Глядя на сидящих перед ней спутников, она понимала, какое будущее ей уготовано: слишком огромный замок, где постоянно наталкиваешься на каких-то людей, что произносят слова, которых ты не понимаешь, высказывают идеи, которых ты не воспринимаешь, все эти люди, с которыми невозможно испытать ни радости, ни желания, между тем как слова Софии-Виктории достигали сердца прежде, чем попадали в уши. Мысль, что она умерла, овладела ею целиком, мысль, что смерть унесла ее безвозвратно, навсегда лишала ее, несмотря на все обещания небес, ее восхитительных поцелуев, ее восхитительных губ, восхитительной улыбки, восхитительного аромата, восхитительного голоса, восхитительного тела, восхитительного ума, восхитительной душа, восхитительных жестов Софии-Виктории… Она разразилась слезами и, обернувшись к Кормилице, бросилась ей на грудь. И тогда господин де Танкред и Жюли с ужасом увидели, как она разрывает намордник.
ОСЕНЬ
16
УНЫНИЕ
Эмили-Габриель не могла сама выйти из кареты, ее вынесла на руках Кормилица, она внесла ее в комнату так стремительно, что люди, собравшиеся на крыльце — Сюзанна, Исповедник Герцогини и Демуазель де Пари, успели разглядеть лишь мокрую от слез щеку. Им показалось, что девочка совсем не выросла. Возвратившись в замок, маленькая Аббатиса вернулась в свое детство. И еще много дней Кормилица держала ее в постели, за спущенным пологом, баюкала ее, напевала песенки, которые пела когда-то давно, рассказывала всякие сказки и небылицы, все, что придет в голову. Она по ложечке кормила ее едой для новорожденных, давала жиденькую кашку с маслом, леденцы, слоеные пирожные с кремом и всякого рода лакомства, чтобы хоть как-то побаловать.

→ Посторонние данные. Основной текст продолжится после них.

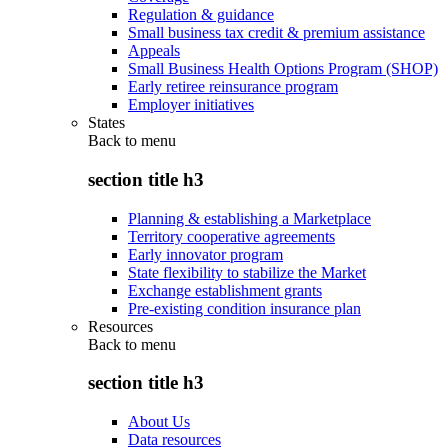
Regulation & guidance
Small business tax credit & premium assistance
Appeals
Small Business Health Options Program (SHOP)
Early retiree reinsurance program
Employer initiatives
States
Back to
menu
section title h3
Planning & establishing a Marketplace
Territory cooperative agreements
Early innovator program
State flexibility to stabilize the Market
Exchange establishment grants
Pre-existing condition insurance plan
Resources
Back to
menu
section title h3
About Us
Data resources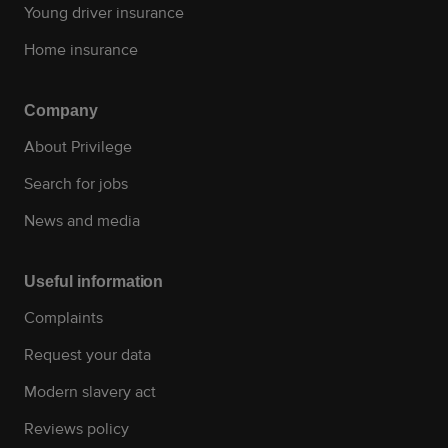
Young driver insurance
Home insurance
Company
About Privilege
Search for jobs
News and media
Useful information
Complaints
Request your data
Modern slavery act
Reviews policy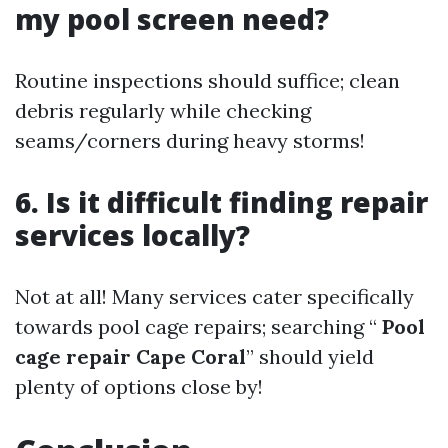
my pool screen need?
Routine inspections should suffice; clean
debris regularly while checking
seams/corners during heavy storms!
6. Is it difficult finding repair
services locally?
Not at all! Many services cater specifically
towards pool cage repairs; searching “
Pool
cage repair Cape Coral
” should yield
plenty of options close by!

Если Панегирист и Исповедник Герцогини были очарованы друг другом и с восторгом предавались ученым теологическим беседам (особенно их занимал сюжет «как достигнуть наивысшего состояния святости и способы не утратить этого состояния»), Жюли не могла скрыть досады. Она никогда не питала любви к деревне, она презирала землю так же, как и небо. Она ненавидела деревья и могла терпеть их вид, только если ножницы садовника придали им форму музыкальных инструментов, а вокруг стояли дома. Этот замок, который воздвигли еще в Средние века, а жилые помещения находились в крыле более поздней постройки, времен Возрождения, казался ей столь же уродливым, сколь и неудобным. Комнаты были ледяными и мрачными, и приходилось ждать, пока совсем стемнеет, чтобы какой-нибудь осоловевший слуга принес наконец вам лампу, от которой было светло, только если совсем близко придвинуть к ней стул. Вечерами она умирала от скуки с этой Сюзанной, бесконечно вышивающей какие-то узоры, Исповедником и Панегиристом, изобретающими пути спасения, господином де Танкредом, что вышагивал туда-обратно в самом дальнем, самом затемненном углу комнаты, так что были слышны лишь его шаги, и Демуазель де Пари, которая терзала несчастный клавесин.